Continue the Redshift Spectrum lab description, picking up right after its last sentence.

• Supplied passage:
- - - - -

Querying Data from Multiple Redshift Spectrum Tables

1 hour
  • 3 Learning Objectives

About this Hands-on Lab

In this lab, we will utilize Redshift Spectrum to create several tables from data stored in S3, and then test to ensure we are able to perform queries that include joins of the tables we have created.

Learning Objectives

Successfully complete this lab by achieving the following learning objectives:

Inspect the Lab Environment

Use the AWS Web Console to investigate the lab environment. You should find an S3 bucket named users-data-<ACCOUNT_NUMBER>, which contains a single JSON file as well as a single node Redshift cluster.

We recommend downloading and inspecting the JSON data, as you will need to write SQL pertinent to this data to create your Redshift Spectrum tables.

Create the Redshift Spectrum Tables

Using either the Redshift web console query editor or the client of your choosing, create the 5 requested Redshift Spectrum tables.

GitHub Repo

Test Your Newly Created Redshift Spectrum Tables

Using either the Redshift web console query editor or the client of your choosing, run the supplied test query to ensure your tables are correctly formed and it is possible to perform joins between them.

- - - - -

• Dataset:
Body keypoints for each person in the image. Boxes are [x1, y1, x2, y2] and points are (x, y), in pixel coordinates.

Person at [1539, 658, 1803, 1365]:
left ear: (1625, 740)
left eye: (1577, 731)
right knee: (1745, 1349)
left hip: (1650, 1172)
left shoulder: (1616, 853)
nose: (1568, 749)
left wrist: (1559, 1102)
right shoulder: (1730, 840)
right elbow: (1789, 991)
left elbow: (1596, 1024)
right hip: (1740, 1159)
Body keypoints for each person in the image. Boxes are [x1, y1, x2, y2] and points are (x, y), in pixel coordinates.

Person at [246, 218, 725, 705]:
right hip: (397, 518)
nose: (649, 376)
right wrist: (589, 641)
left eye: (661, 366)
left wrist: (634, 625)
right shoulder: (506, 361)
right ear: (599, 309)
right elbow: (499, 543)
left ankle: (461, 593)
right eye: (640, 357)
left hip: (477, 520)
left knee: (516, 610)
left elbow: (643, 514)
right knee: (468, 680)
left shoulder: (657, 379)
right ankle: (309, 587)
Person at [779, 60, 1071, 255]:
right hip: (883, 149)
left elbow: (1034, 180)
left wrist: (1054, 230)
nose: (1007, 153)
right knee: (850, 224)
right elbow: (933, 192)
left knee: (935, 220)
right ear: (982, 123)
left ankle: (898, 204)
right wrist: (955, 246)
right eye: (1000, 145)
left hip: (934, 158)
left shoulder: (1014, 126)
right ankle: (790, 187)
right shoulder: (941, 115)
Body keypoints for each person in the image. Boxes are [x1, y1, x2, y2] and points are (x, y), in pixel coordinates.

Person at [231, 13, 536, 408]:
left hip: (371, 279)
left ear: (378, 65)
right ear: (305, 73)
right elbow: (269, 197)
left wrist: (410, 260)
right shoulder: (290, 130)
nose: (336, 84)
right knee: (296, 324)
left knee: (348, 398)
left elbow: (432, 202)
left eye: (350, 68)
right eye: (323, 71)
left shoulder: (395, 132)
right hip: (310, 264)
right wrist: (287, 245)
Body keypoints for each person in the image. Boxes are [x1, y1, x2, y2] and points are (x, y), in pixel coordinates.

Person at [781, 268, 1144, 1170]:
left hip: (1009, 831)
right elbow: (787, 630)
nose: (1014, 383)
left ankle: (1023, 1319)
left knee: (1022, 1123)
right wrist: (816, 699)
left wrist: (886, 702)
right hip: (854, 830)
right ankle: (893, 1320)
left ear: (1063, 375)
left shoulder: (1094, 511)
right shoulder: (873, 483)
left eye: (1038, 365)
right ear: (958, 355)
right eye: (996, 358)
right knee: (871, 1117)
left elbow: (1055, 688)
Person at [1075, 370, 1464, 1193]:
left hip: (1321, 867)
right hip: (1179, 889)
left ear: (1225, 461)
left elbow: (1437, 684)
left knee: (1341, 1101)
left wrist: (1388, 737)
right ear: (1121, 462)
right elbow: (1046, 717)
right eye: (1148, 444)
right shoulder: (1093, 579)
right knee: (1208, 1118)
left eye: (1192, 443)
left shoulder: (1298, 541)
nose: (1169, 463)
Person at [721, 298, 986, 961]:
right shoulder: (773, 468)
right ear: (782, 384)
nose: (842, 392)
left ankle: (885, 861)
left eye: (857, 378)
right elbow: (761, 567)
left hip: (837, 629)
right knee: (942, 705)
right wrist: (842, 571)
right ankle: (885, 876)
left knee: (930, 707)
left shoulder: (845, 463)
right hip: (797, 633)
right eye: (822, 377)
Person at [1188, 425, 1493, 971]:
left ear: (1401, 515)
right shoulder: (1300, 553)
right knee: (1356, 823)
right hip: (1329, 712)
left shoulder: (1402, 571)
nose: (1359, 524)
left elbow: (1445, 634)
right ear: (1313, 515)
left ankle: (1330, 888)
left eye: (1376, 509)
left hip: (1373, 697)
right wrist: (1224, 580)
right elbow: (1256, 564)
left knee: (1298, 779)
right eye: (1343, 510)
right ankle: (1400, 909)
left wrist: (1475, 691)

- - - - -

• Written answer:
Additional Resources

Scenario

You have been tasked with testing accessing data stored in S3 from a Redshift cluster. Your team is hoping to realize cost savings by moving infrequently accessed non-latency sensitive data outside of your company's production Redshift cluster. They've provided the required tables below with the requisite column headers, as well as test data in an S3 bucket. You will need to create Redshift Spectrum tables with the appropriate DDL and run the provided test query to ensure Redshift Spectrum will function for the planned use case.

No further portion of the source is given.